Murdered US journalist James Foley was living his faith by bringing images to the world of people suffering from war and oppressive regimes, a Roman Catholic bishop said today at a Mass in his honour.

Bishop Peter Libasci said even after Mr Foley was captured for the first time in Libya in 2011, he "went back again that we might open our eyes".

The Mass was attended by Mr Foley's parents, John and Diane Foley, and hundreds of others in their home town of Rochester, New Hampshire. The bishop read aloud a letter from the Vatican extending the condolences of Pope Francis.

Mr Foley was kidnapped on Thanksgiving Day 2012 while covering the Syrian uprising. The Islamic State posted a web video on Tuesday showing his killing and said it was in retaliation for US air strikes in northern Iraq.

The bishop invoked the prayer of St. Francis, which begins, "Lord, make me an instrument of your peace", to implore the gathered not to hate but to heal.

"It is in giving that we receive," he recited. "It is in pardoning that we are pardoned. It is in dying that we are born to eternal life. To these words, I think we can say, 'Yes, I wish we could do that.' It is not beyond our capability. It is not impossible. Our Lord lived it. Our most Blessed Mother lived it. Many saints have lived it. James lived it."

In a packed Our Lady of the Holy Rosary church, the bishop frequently addressed Mr Foley's parents and stressed their son's connection to family. He also prayed for another captive journalist, Steven Sotloff, and all captives.

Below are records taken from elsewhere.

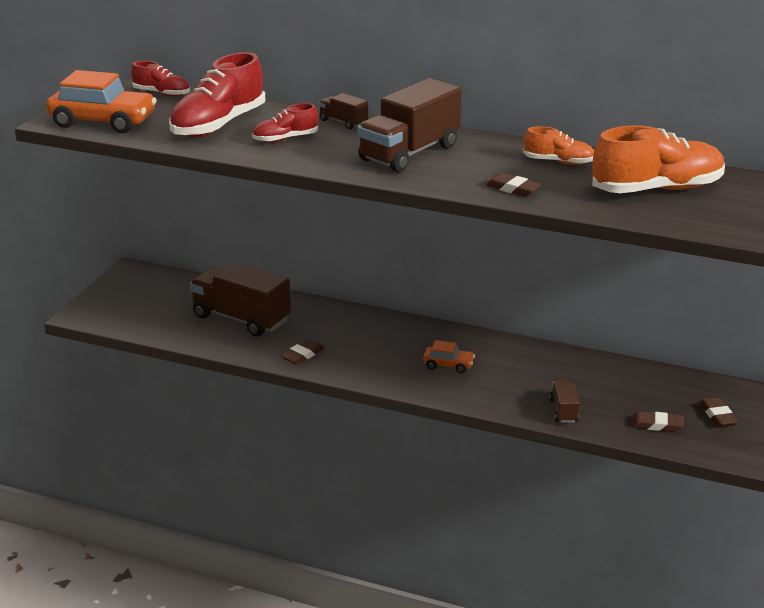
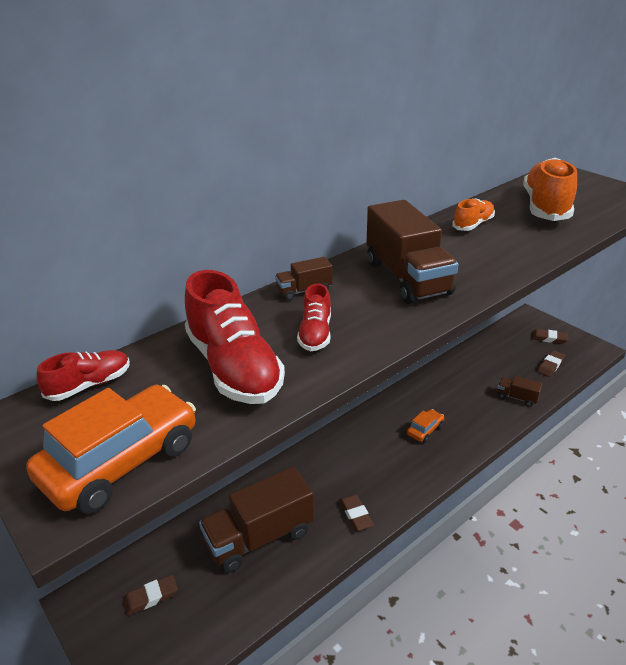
camera: 60 degrees left, 5 degrees up
brown eraser [486,173,542,197] -> brown eraser moved to [123,574,178,616]

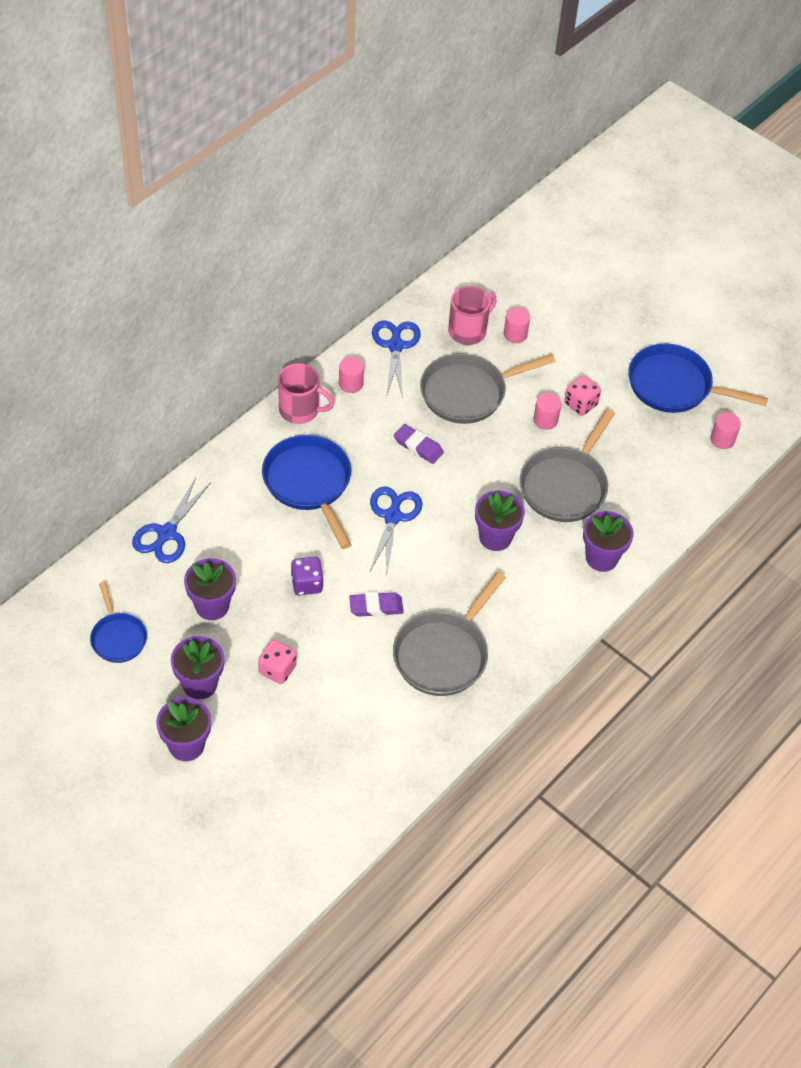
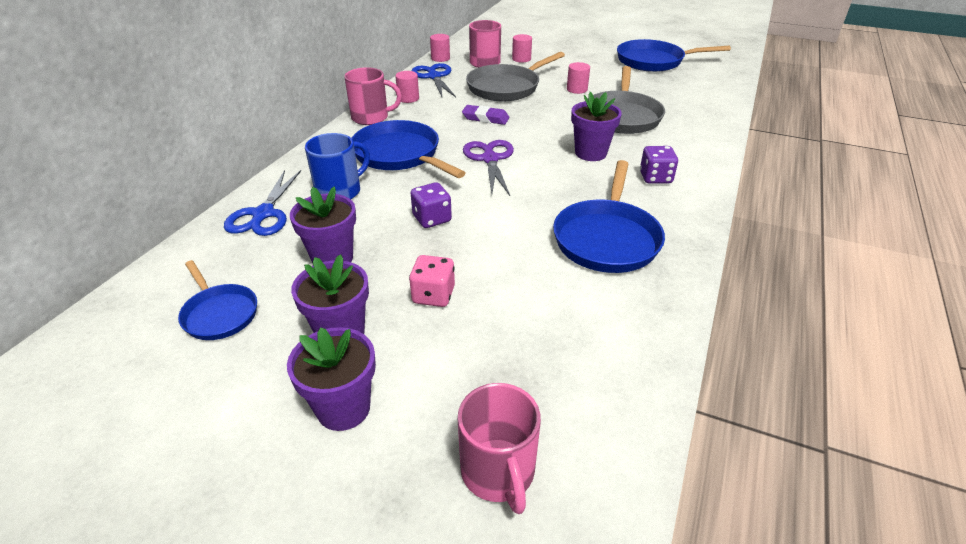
camera: 15 degrees left, 15 degrees down
purple eraser [349,592,404,617] -> none
blue scissors [369,487,422,577] -> purple scissors [463,140,514,196]
grey pan [393,572,506,696] -> blue pan [553,160,665,273]
pink dice [564,375,601,416] -> none
purple flower pot [583,511,634,572] -> none
pink cylinder [711,412,741,449] -> pink cylinder moved to [430,34,450,62]
none -> blue mug [305,133,370,199]
none -> pink mug [458,383,541,514]
none -> purple dice [640,146,678,184]

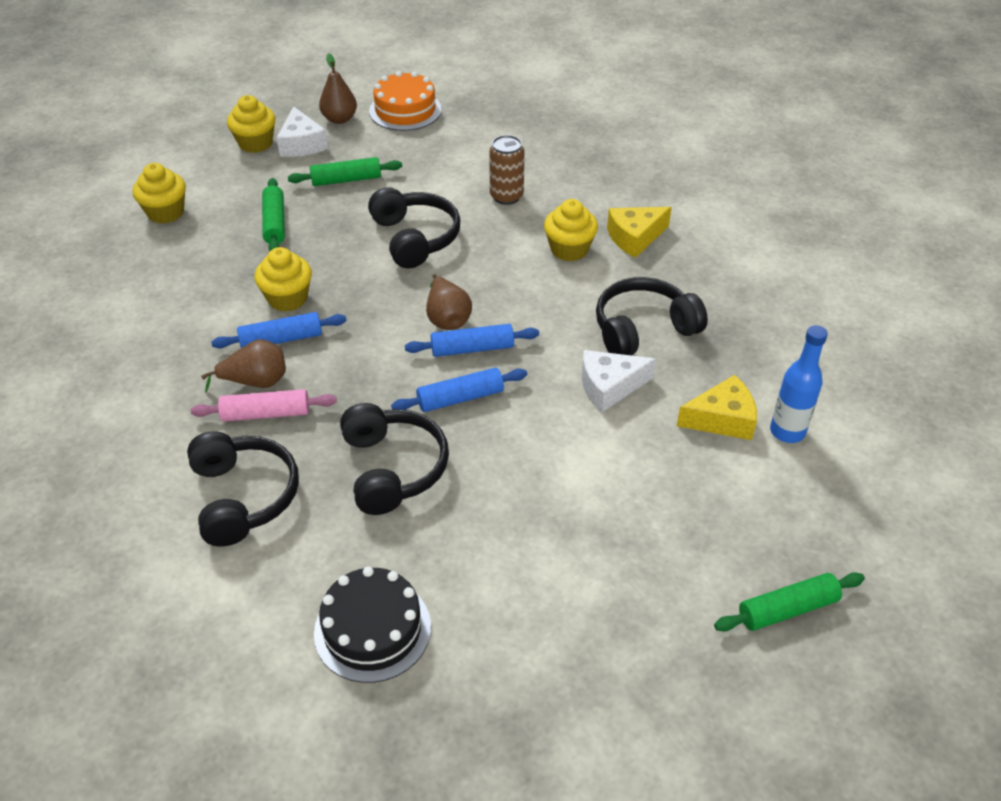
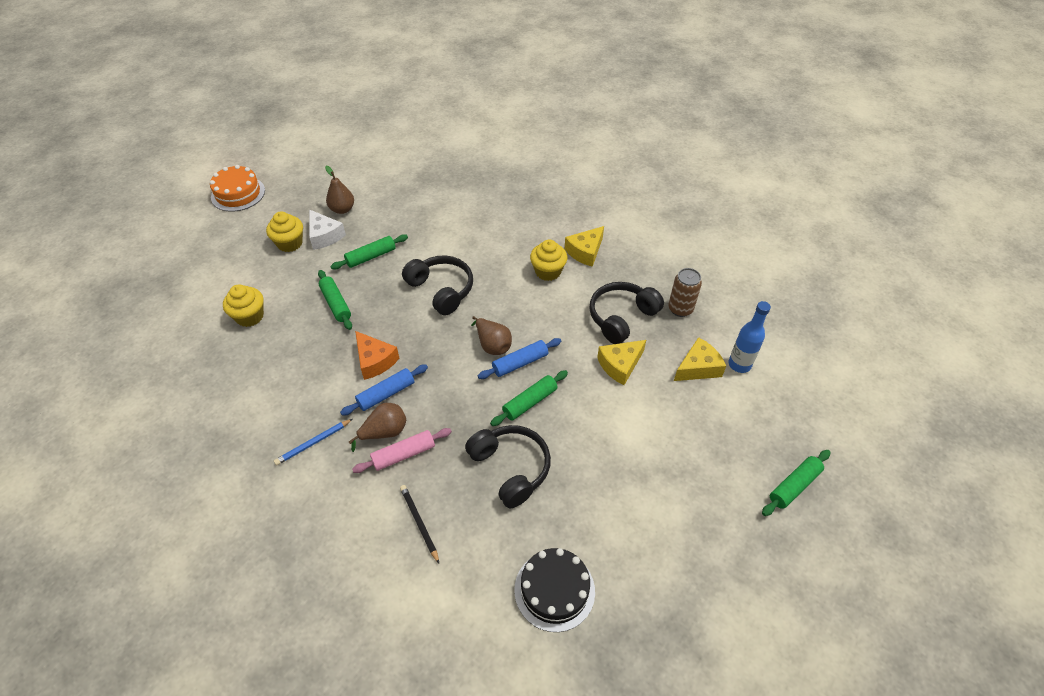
camera: 20 degrees left, 5 degrees up
black headphones [187,431,299,547] -> black pencil [400,485,439,563]
yellow cupcake [254,247,312,312] -> orange cheese [355,331,399,380]
orange cake [369,71,442,131] -> orange cake moved to [210,165,265,212]
blue rolling pin [391,368,527,412] -> green rolling pin [490,370,568,426]
brown can [489,135,524,205] -> brown can moved to [668,268,702,317]
white cheese [582,350,656,412] -> yellow cheese [597,340,646,385]
none -> blue pencil [274,419,353,465]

"Jim went back again that we might open our eyes," the bishop said. "That we might indeed know how precious is this gift. May almighty God grant peace to James and to all our fragile world."

A funeral for Mr Foley will be October 18, what would have been his 41st birthday.

At a vigil last night in Rochester, about 200 people gathered to show support for the Foley family.

"We are honoured that you care and love Jim. We are honoured that you recognised the sacrifices he made," John Foley said then. "He loved the Syrian people. He was devoted to telling their story and doing whatever he could to help their fight."

Speakers praised Mr Foley's determination to report on the Syrian people uprooted by conflict.

"Tonight we want to honour freedom and love: the freedom that James so vehemently believed that all people deserved," said Nadia Alawa, founder of NuDay Syria, a Massachusetts-based organisation working to ease the pain and loss in Syria.

"To James Foley, denying others freedom and a basic voice of feelings and free space was not OK."

The world's largest bloc of Islamic nations also denounced Mr Foley's "heinous" killing and reiterated its support for international efforts to confront the Islamic State.